How is the Laplacian Applied to Retarded Potential?

[CMBR]

Homework Statement

See attachment.

Homework Equations

The Attempt at a Solution

I'm not understanding how the laplacian is creating those 3 terms in 5.4.5.

I just understand the basics that laplacian on f(x,y) = d²f/dx² + d²f/dy². Can someone elaborate?

Thanks in advance.

EDIT:
Just realized this is an identity of vector calculus (second derivative of 2 scalars)...

 

[vanhees71]

The Laplace operator in three dimensions is
\Delta=\vec{\nabla} \cdot \vec{\nabla}=\partial_x^2+\partial_y^2+\partial_z^2.
Now you have a product of functions, and you can simply use the product rule of differentiation to evaluate it.

This is, however not very clever, because then you have to handle the dependence of \rho on \vec{r} in the formula for the retarded potential. It's not undoable but inconvenient.
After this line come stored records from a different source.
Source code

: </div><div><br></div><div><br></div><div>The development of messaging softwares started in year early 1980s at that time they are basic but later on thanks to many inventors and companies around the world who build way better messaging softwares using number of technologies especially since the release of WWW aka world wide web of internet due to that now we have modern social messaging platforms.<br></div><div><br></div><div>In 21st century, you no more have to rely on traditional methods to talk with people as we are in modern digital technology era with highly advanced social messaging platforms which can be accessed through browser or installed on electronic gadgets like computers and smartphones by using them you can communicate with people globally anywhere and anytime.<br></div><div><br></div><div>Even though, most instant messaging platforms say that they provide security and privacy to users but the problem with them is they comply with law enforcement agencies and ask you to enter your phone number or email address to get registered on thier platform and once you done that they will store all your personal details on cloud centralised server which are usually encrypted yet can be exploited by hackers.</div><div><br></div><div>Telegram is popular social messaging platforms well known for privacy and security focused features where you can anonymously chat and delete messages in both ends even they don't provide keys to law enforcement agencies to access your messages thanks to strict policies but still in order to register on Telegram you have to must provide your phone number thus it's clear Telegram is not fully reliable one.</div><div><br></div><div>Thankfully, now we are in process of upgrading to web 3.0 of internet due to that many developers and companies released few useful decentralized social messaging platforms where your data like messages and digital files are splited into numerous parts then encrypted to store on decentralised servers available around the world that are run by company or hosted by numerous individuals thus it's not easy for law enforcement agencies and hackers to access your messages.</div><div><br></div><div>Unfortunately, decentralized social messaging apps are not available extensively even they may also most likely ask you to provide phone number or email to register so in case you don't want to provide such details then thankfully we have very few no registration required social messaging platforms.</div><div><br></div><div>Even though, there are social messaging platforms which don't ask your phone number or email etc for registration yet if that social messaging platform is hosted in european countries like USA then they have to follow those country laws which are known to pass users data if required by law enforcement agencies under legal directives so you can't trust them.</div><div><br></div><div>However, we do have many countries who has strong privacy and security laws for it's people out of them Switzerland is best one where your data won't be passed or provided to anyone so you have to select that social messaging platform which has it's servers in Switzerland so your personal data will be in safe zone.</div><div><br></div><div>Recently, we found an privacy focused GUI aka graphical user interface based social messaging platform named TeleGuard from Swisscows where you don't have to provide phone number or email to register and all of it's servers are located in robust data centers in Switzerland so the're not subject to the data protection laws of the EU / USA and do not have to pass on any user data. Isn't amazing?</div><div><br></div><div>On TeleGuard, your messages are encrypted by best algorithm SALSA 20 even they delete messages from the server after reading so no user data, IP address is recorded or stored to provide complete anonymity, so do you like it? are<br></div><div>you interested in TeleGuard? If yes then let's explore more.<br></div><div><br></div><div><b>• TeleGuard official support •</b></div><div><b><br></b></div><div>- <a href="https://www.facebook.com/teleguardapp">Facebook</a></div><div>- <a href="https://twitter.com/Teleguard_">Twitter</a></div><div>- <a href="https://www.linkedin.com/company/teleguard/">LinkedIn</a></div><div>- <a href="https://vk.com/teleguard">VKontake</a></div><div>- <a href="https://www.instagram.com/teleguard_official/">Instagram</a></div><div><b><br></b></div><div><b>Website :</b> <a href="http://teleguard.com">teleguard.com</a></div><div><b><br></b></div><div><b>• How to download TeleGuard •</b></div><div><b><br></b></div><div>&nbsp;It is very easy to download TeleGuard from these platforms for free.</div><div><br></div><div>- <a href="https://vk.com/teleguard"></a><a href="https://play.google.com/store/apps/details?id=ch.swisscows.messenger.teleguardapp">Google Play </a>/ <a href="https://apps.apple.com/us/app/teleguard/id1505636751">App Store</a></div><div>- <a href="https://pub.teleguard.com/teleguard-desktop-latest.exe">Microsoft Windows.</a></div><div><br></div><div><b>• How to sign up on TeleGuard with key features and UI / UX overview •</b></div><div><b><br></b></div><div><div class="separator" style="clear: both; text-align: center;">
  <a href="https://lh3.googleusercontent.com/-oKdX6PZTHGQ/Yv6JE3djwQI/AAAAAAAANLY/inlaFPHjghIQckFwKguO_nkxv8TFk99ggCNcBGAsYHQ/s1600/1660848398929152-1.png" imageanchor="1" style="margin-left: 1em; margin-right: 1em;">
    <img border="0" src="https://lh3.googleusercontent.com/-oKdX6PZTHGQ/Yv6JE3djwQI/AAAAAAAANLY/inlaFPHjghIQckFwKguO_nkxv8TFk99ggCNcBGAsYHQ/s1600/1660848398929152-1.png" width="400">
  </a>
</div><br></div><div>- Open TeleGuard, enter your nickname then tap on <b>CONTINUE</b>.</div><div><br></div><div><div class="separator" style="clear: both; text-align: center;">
It's always wise to rewrite electromagnetic equations in relativistically covariant form. For the retarded potential this simply means to introduce a \delta distribution,
\phi(t,\vec{x})=\frac{1}{4 \pi} \int_{\mathbb{R}^4} \mathrm{d}t' \mathrm{d}^3 \vec{x}' \delta(t'-t+R/c) \frac{\rho(t',\vec{x}')}{R}.
Now the Laplacian is much easier to evaluate. Also note that
\Delta \frac{1}{R}=-4 \pi \delta(R).